Pékin avance ses pions
À rebours de cette posture protectionniste, la Chine a opté pour une stratégie d’ouverture. Lors d’un forum à Changsha dédié à la coopération sino-africaine, Lin Jian, porte-parole du ministère chinois des Affaires étrangères, a annoncé que 53 pays africains bénéficieront d’un accès sans droits de douane au marché chinois. Cette mesure, présentée comme un soutien au développement, s’inscrit en réalité dans un calcul politique assumé. En offrant aux producteurs africains un accès facilité à son marché, Pékin cherche à se positionner comme un partenaire plus stable et plus fiable que les États-Unis, dont les mesures tarifaires imprévisibles alimentent l’incertitude.
Loin d’être un geste purement symbolique, cette initiative cible directement les failles de la stratégie américaine.

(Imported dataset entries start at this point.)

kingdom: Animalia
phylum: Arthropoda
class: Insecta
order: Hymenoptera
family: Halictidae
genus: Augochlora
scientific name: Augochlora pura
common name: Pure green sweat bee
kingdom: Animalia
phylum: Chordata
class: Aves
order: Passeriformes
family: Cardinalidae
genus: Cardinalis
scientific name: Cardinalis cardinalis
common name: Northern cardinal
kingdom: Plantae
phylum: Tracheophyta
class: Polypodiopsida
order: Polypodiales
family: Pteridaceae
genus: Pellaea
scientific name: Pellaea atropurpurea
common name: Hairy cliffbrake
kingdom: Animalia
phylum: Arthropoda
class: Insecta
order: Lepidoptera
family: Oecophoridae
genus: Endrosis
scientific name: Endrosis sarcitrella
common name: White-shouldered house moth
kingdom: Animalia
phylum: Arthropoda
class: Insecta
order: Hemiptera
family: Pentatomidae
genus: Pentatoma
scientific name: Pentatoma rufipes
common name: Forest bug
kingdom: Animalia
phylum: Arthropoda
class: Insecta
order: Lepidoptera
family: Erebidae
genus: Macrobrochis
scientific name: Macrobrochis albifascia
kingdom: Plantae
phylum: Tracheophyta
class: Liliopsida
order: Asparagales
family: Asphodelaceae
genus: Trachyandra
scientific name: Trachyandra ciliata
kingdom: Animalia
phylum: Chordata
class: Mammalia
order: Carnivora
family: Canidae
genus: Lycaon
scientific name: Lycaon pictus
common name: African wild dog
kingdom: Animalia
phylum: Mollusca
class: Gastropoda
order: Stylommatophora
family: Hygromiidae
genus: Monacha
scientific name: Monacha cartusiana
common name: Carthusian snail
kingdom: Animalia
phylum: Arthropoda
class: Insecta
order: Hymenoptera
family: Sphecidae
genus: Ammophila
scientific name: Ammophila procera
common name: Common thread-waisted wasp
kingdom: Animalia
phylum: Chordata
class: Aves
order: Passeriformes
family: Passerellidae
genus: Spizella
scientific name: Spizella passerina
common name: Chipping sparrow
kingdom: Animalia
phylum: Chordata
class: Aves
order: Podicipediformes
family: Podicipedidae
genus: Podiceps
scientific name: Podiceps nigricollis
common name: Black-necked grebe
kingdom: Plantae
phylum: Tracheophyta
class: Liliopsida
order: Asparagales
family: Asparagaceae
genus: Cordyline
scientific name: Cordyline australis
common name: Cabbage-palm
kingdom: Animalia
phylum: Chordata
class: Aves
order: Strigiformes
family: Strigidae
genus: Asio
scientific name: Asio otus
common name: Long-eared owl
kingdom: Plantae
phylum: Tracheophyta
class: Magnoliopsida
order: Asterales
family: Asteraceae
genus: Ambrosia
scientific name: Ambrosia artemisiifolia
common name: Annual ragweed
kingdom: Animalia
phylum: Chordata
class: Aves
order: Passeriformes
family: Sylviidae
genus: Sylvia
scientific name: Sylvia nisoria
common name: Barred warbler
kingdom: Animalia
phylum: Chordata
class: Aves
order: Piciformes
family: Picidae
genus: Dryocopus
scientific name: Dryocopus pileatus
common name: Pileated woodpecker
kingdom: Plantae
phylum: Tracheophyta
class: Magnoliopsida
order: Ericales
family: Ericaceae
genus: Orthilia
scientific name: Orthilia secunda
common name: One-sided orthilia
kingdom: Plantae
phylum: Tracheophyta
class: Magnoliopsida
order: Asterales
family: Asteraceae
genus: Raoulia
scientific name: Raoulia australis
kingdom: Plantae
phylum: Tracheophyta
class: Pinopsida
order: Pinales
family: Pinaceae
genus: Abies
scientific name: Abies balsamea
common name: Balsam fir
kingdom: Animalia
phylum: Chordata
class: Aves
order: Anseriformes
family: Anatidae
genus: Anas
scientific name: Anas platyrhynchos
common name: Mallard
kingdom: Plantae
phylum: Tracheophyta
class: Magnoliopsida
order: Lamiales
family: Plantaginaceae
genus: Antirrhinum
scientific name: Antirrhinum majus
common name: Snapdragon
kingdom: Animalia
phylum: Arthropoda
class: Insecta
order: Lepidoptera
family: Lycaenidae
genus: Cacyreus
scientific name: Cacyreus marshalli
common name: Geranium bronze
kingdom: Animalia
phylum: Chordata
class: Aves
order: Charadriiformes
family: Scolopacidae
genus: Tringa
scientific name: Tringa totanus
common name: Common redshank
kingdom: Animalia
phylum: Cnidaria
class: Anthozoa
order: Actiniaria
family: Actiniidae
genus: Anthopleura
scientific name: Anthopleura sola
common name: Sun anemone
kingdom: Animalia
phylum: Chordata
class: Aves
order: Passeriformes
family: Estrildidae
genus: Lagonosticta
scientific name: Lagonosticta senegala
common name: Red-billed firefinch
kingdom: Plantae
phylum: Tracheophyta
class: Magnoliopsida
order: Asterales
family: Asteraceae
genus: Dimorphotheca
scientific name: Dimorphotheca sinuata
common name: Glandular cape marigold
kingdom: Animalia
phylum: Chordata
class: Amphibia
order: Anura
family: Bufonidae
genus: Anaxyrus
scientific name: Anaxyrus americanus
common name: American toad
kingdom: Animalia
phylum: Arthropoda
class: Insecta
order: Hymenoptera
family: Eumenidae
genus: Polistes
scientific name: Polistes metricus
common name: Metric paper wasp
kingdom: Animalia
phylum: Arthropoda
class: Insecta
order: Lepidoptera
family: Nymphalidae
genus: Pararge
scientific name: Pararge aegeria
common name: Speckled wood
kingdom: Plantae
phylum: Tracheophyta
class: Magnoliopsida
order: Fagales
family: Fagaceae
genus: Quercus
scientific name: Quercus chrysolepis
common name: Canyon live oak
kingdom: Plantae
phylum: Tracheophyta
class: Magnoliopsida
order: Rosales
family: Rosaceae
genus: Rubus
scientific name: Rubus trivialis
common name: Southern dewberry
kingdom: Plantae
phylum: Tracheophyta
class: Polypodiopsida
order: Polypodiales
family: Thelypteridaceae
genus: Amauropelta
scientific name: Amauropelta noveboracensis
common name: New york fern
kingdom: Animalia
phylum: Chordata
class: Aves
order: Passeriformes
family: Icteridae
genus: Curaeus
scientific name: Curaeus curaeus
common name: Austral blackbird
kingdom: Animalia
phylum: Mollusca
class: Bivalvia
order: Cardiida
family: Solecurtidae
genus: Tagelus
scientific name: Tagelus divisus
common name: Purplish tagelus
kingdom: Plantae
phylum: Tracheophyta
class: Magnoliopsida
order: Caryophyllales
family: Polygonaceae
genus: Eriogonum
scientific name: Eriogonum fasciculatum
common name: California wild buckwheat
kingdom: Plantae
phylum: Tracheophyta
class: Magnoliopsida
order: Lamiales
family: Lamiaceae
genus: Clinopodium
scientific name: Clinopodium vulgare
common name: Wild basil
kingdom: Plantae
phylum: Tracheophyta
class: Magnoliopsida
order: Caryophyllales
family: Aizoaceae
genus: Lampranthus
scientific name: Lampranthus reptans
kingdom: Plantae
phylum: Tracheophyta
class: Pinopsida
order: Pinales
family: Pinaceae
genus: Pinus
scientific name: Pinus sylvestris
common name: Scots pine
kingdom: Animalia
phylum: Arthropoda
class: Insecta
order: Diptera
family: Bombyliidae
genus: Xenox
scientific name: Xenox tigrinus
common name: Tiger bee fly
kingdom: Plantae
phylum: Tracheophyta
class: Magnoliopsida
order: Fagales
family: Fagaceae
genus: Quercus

Alors que les droits de douane de Trump renchérissent le coût des exportations africaines vers les États-Unis, la Chine propose une voie alternative, où les producteurs de cacao, de café, de textile ou de fruits peuvent écouler leurs produits dans des conditions plus favorables. Il s’agit d’un contre-pied économique qui place les pays africains face à une offre pragmatique, sans conditionnalités financières immédiates mais aux implications politiques bien réelles.
Coopération ou alignement ?
Ce partenariat commercial n’est cependant pas inconditionnel. L’Eswatini, seul État africain entretenant encore des relations officielles avec Taïwan, a été exclu de l’accord. La Chine y affirme son principe d’ »une seule Chine », et utilise les préférences commerciales comme outil de persuasion diplomatique. Cette exclusion illustre la logique d’ensemble : les avantages sont accessibles à ceux qui respectent les priorités géopolitiques de Pékin.
Dans ce bras de fer à distance, l’Afrique devient un champ d’expérimentation stratégique. Tandis que Trump mise sur des barrières tarifaires pour redéfinir les équilibres du commerce mondial, Pékin propose un accès préférentiel, conditionné à une loyauté politique implicite. Pour les États africains, la promesse chinoise représente une opportunité économique, mais aussi une incitation à se repositionner dans un monde multipolaire où les alliances se construisent autant par les ports que par les discours.